Unfortunately, I didn't manage to specify the procedure causing this error. So, my questions are what is the reason why this error appears in java-medium (and not appears on smaller datasets), and how can I resolve this problem (at least, what particular line may produce it – maybe I can catch an exception somewhere on some poor data)?

tobias-kirschstein commented 2 years ago

Hi Dmitry,

thank you for your interest in the Code Transformer and for reporting this issue. As far as I can tell, this is caused by the multiprocessing employed in the script. At some point, the batch sent to a subprocess seems to be too large (Stackoverflow). Essentially, the multiprocessing call in https://github.com/danielzuegner/code-transformer/blob/539742288747b3fe541575d0ee266e3c3587bfe8/code_transformer/experiments/preprocessing/preprocess-2.py#L298 forwards a batch object to self.preprocess(..) that is too large to pickle. We never observed this error in our experiments, so I hypothesize that java-medium may contain some very large methods causing the generated ASTs in stage 1 to become huge.

I see several possible solutions here:

Please let me know if you could resolve this issue.

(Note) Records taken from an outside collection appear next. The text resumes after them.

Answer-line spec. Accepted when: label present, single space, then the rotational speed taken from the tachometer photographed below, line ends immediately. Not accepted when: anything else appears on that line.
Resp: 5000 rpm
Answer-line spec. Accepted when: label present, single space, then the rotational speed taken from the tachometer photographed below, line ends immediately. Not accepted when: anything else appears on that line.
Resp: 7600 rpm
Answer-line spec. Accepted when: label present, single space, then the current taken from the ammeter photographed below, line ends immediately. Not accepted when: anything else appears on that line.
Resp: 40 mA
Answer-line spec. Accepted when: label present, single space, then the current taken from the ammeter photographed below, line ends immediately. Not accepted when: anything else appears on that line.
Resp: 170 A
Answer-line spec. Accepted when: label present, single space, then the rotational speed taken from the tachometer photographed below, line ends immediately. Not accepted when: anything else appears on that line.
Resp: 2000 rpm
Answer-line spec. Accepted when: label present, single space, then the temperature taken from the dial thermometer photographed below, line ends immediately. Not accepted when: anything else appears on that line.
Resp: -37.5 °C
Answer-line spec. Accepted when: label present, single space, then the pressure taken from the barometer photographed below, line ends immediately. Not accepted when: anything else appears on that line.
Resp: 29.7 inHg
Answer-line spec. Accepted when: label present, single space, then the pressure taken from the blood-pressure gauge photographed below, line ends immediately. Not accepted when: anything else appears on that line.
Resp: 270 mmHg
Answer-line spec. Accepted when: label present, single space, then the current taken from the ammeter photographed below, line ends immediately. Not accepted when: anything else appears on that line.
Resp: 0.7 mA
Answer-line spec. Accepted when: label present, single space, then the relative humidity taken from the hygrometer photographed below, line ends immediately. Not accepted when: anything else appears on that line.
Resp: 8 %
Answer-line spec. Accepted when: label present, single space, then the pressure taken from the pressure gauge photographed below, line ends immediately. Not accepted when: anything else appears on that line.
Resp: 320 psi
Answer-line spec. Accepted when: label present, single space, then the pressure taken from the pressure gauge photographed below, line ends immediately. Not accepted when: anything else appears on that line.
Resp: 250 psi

SpirinEgor commented 2 years ago

Hi!

Thank you for your advice, they successfully help up to process the java-medium dataset. It's interesting fact that I was separately trying to work with the smaller batch sizes and different python versions, but it didn't help et all.

The working combination for me was batch size equal to 10 and python 3.8. I also use only 15 processes, like in the original configuration. In my first run, I used a higher number but decided to use a verified number in a final attempt.

Thanks!

tobias-kirschstein commented 2 years ago

Hi Egor,

The working combination for me was batch size equal to 10 and python 3.8. I also use only 15 processes, like in the original configuration. In my first run, I used a higher number but decided to use a verified number in a final attempt.

thanks for reporting back what worked for you! Sure this will help others that have a similar problem.